Thursday, November 10, 2016

Buhari And Remembrance Of Things Past

By Paul Onomuakpokpo
As the first half of the President Muhammadu Buhari administration lurches into the twilight, it is refreshing that he has given us an opportunity to interrogate his intervention in national politics from another perspective. Beyond the well-worn exploration of Buhari as a profile in persistence, having taken him over a decade to chase a return to power, we can now attend to the   relationship between personal tragedies and national glories.
It is now clear from Buhari’s disclosure in Benin during his commissioning of some projects of the outgoing Edo State Governor Adams Oshiomhole that his tragedy of incarceration after his overthrow in 1985 as military head of state remains a stimulant for his quest for regaining power.  Buhari said that he spent 40 months in a bungalow in Benin after he was overthrown by some corrupt army officers. In fact, he said that the coup was a preemptive strike against his crusade against some corrupt officers.
From that crucible of 1985, through the next 30 years, Buhari might have realised the essence of engendering an equitable society. But as he tells us, such a society is not attainable in so far as it remains a bastion for the proliferation of injustice as evident in the complicity of the judiciary in the denial of his electoral victories on three previous occasions. Of course, Buhari’s quest for an equitable society after suffering injustice is not an isolated case. Before him, Nelson Mandela, Mahatma Gandhi, among others appropriated a sense of injustice inflicted by warped state powers to develop their societies.
Even back at home, the late Chief Obafemi Awolowo was prised from prison to cobble together a dismembering nation. But in the case of Buhari, it is unfortunate that while his regaining of power after 30 years might have served a personal cathartic purpose, it is far from playing a significant role in his relationship with the need for the development of the country. For the danger that the nation faces today under the Buhari government is that at the end of his tenure, he would have succeeded in making millions of citizens to feel a sense of injustice and alienation from the society. This is the clear possibility that Buhari would engender through his policies and programmes.
If Buhari had truly learnt the lessons of suffering injustice, he would guard against fostering a sense of injustice. But does Buhari really have consideration for the need to ensure justice for others? Consider his  appointments  since he  became president. How have these ensured justice and the strengthening of the unity of the country?  In those appointments, Buhari brazenly favoured his northern part of the country. It is such nepotism that has thrown up a situation where from the National Assembly, the military, police, Department of State Services,  other security apparatuses, the Independent National Electoral Commission (INEC), the Nigerian National Petroleum Corporation (NNPC), to other major government agencies, the heads are northerners.

*Buhari and Babangida 
Buhari made these appointments against the warning of the citizens that they negated the federal character principle enshrined in the nation’s constitution to take cognisance of its ethnic diversity.
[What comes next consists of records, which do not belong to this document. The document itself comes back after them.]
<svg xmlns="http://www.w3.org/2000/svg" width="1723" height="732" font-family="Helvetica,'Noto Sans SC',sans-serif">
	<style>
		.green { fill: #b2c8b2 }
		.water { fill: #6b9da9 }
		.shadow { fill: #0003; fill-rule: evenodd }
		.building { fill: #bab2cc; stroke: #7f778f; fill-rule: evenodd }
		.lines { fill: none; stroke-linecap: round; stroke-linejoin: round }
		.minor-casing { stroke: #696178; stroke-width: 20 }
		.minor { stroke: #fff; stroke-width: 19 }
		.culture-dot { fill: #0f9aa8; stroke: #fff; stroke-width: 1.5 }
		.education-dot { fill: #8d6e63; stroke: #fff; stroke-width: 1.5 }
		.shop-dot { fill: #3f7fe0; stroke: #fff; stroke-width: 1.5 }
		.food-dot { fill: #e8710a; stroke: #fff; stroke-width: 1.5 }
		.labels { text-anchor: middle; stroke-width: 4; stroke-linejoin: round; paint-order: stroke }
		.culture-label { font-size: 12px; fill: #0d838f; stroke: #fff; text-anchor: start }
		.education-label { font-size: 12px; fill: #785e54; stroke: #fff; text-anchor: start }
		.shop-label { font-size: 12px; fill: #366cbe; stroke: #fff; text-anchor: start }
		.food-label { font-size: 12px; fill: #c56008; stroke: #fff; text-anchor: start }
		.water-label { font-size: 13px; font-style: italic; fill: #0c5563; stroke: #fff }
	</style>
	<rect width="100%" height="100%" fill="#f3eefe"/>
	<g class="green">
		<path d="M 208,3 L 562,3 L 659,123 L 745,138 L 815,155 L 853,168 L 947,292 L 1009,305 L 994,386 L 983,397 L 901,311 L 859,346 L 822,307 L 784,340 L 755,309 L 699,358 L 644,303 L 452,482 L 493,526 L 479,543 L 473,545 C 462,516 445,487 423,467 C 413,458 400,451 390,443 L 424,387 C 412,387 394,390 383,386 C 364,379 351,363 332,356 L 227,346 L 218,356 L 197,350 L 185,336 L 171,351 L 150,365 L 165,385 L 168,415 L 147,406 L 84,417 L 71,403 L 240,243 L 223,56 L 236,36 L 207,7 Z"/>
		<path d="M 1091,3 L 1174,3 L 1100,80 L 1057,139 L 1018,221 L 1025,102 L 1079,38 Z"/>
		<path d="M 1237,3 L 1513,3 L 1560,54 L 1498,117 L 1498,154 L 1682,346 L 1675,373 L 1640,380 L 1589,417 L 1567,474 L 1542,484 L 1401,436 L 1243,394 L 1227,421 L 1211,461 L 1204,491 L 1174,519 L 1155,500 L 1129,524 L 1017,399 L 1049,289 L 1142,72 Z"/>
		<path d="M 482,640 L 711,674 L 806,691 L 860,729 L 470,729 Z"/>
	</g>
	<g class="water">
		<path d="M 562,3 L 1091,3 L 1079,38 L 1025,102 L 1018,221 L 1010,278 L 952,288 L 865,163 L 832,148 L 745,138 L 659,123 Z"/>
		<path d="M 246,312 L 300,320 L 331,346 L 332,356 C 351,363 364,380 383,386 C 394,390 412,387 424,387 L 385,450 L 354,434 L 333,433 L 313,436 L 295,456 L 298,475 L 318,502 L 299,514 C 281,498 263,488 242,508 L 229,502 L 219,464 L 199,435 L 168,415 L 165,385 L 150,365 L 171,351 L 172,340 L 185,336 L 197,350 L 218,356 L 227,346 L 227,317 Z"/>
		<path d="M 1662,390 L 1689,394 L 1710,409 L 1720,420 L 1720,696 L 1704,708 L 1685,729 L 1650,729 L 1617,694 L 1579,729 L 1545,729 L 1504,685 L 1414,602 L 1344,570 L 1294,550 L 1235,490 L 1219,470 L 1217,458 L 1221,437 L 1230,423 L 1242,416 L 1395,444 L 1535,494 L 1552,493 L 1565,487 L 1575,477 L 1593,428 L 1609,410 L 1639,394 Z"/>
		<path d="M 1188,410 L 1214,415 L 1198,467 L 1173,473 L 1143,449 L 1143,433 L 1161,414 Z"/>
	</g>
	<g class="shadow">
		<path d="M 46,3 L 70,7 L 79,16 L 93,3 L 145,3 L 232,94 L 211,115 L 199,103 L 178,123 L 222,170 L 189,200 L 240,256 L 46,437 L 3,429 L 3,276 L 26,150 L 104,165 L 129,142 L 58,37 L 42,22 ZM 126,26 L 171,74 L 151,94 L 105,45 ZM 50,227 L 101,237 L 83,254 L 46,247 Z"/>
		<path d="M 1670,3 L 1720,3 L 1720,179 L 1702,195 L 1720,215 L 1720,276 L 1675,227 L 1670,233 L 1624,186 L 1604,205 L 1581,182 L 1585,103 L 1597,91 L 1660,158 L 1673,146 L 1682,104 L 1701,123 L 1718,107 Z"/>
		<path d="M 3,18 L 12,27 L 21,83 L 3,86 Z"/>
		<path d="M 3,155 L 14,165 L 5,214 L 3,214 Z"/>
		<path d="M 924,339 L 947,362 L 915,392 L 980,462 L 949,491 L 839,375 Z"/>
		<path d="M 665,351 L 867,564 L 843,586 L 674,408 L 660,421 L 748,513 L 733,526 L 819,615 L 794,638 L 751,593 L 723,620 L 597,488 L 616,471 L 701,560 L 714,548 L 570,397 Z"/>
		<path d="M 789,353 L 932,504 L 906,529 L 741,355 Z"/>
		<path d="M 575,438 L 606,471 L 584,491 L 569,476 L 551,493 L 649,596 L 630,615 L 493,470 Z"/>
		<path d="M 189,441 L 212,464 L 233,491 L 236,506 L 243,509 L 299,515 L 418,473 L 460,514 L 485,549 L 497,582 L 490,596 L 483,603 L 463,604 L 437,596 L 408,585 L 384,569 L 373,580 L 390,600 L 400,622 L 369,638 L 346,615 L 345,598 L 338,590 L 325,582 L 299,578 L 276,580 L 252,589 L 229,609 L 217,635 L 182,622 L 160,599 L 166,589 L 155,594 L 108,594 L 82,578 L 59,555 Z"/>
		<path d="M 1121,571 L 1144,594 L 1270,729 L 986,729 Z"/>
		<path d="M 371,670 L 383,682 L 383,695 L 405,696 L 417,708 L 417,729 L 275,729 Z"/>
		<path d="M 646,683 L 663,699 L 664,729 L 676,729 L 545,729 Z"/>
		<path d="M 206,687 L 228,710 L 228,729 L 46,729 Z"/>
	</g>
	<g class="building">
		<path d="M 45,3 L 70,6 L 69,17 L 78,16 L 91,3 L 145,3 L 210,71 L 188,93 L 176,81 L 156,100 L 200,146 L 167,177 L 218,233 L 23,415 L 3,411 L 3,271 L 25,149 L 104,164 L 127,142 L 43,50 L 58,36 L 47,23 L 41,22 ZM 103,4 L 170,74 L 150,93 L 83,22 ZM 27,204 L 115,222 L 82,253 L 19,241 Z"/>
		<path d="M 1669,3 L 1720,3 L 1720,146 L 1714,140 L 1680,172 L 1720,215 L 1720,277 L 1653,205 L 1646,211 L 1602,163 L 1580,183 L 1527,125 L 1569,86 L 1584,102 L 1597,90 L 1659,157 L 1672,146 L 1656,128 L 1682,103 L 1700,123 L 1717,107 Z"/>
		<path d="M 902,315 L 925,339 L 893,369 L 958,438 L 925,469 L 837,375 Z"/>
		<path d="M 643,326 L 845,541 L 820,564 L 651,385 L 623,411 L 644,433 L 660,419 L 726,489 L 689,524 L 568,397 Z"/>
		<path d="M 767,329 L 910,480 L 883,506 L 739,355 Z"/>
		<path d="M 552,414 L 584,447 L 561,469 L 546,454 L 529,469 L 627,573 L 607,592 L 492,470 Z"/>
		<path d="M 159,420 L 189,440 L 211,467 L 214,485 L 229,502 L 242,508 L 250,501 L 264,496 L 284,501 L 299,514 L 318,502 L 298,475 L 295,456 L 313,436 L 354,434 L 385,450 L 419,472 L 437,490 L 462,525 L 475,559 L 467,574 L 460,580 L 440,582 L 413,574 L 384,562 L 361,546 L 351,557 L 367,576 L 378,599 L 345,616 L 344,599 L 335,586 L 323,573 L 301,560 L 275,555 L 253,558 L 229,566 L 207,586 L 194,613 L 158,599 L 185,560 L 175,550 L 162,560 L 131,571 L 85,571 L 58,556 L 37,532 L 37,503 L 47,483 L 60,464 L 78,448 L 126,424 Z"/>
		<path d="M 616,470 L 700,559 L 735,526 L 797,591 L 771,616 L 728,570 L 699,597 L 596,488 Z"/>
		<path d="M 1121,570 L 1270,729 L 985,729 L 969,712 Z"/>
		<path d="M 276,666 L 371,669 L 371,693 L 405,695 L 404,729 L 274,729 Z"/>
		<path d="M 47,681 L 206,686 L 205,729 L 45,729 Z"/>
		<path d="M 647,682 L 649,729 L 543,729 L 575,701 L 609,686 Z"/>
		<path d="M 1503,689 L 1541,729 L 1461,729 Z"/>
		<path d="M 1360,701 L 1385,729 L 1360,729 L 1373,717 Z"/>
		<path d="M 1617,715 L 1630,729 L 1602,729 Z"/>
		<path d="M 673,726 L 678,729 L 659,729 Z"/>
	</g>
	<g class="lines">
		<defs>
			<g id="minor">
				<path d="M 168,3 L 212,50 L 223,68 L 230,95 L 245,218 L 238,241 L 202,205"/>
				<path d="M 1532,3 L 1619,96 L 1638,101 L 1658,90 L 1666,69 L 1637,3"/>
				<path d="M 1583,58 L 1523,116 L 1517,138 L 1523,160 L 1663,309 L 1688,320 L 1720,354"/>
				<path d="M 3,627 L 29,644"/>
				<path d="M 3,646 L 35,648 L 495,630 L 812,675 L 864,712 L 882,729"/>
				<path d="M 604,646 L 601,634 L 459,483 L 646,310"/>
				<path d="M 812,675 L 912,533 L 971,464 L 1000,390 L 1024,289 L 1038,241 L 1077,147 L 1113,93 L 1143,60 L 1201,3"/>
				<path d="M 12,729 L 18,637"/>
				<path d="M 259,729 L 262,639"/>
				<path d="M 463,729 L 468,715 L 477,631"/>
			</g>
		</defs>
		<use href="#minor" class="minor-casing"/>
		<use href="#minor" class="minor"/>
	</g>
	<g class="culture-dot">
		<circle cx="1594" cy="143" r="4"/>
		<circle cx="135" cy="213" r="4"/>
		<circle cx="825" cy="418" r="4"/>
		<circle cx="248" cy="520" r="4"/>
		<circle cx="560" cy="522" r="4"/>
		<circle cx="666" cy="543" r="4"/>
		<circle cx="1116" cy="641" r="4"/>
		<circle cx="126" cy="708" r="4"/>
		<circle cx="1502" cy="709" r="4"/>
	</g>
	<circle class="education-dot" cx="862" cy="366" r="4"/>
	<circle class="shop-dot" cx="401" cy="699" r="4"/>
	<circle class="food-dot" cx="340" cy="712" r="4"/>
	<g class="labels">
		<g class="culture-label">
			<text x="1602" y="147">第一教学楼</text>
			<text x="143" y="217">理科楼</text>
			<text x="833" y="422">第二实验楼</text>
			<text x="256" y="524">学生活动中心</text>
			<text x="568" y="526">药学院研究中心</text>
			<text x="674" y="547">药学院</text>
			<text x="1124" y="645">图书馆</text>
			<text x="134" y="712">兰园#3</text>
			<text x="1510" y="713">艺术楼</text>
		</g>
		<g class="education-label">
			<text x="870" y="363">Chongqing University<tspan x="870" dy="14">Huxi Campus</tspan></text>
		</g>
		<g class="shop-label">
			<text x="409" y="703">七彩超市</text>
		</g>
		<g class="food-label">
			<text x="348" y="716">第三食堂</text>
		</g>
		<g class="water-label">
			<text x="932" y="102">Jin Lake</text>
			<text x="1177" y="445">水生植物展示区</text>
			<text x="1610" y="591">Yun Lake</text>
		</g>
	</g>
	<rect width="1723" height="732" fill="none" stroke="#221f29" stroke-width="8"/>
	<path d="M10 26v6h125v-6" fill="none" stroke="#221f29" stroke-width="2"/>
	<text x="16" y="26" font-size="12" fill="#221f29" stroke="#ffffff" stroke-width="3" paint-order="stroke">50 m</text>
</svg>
Even the attempt by Buhari and his apologists to defend the appointments on the grounds that the president could appoint all his aides from his  town, Daura, as long as they are the best people does not help their case. This is because excellence is not an exclusive preserve of some people. So if Buhari was actually looking for the best citizens, he should have gone to other parts of the country to get them. It is the same incubus of favouritism that has prevented Buhari from prosecuting a holistic anti-corruption fight. Those who are his cronies are left while Buhari chases his perceived or real political enemies. If it is the laws of the land that are the phalanx of justice and equity, Buhari must strive to align his anti-corruption fight with them to prove his sincerity.
But in his remembrance of things past, to appropriate the title of a novel of Marcel Proust, Buhari must be told that his fight against corruption could not have been all that was responsible for his overthrow. For he must not gloss over the robust possibility that if he were committed to the right policies and programmes to improve the well being of the citizens, his rebellious officers would not have had their way. Buhari must be reminded that under him then, despite all his pretensions to fighting corruption, it was not only lawlessness that he instigated, the citizens were subjected to a similar hardship they are facing now. It is that kind of insensitivity and disdain for the citizens that Buhari has replicated in his second coming. In particular, Buhari now demonstrates this disdain for the life of the southern citizen. This is why he takes no action while southerners are being killed by his fellow northerners.
Rampaging herdsmen from the northern part of the country kill, rape and destroy the property of  citizens in the south. Instead of a thorough investigation that would lead to the arrest of the culpable herdsmen, Buhari and his supporters have declared that the herdsmen are not Nigerians. The southerners who are not being killed by herdsmen are being wasted by religious bigots from the north. This is why an Abuja female evangelist Eunice Elisha was killed without the culprits being arrested. In Kaduna, a young man, Emmanuel Francis was attacked for eating while Muslims were fasting. In Kano, Mrs. Bridget Agbahime was killed for alleged blasphemy. Even when the government took some suspects to court, its lack of seriousness in seeking justice for the dead was readily betrayed by  its  churlish prosecution that culminated in a  magistrate hastily exonerating them.
We are faced with the danger that in the next two years, Buhari would only stoke the fissiparous tendencies that tend to pull this nation apart. Buhari would just be giving the champions of agitations more reasons for them to feel alienated and continue their quest for separation from the country. Buhari would only send a strong message that his efforts to assure the militants in the Niger Delta that he means well for the region are only facetious. And the Niger Delta people who would now think that they would only be used and dumped would insist on controlling the resources from their region or getting a fair share of them or keep on  bombing them. Similarly, the people of the eastern part of the country would be given more reasons they should not trust Buhari. The agitators for independence from Nigeria under the aegis of the Indigenous People of Biafra (IPOB) and the Movement for the Actualisation of the Sovereign State of Biafra (MASSOB) would keep on their agitations. When the snowballing injustices in the society trigger the citizens’ animus against him, Buhari should not consider the source of his trouble as his fight against corruption. He should rather blame his wrong policies that have made each year of his second coming an annus horribilis to the citizens.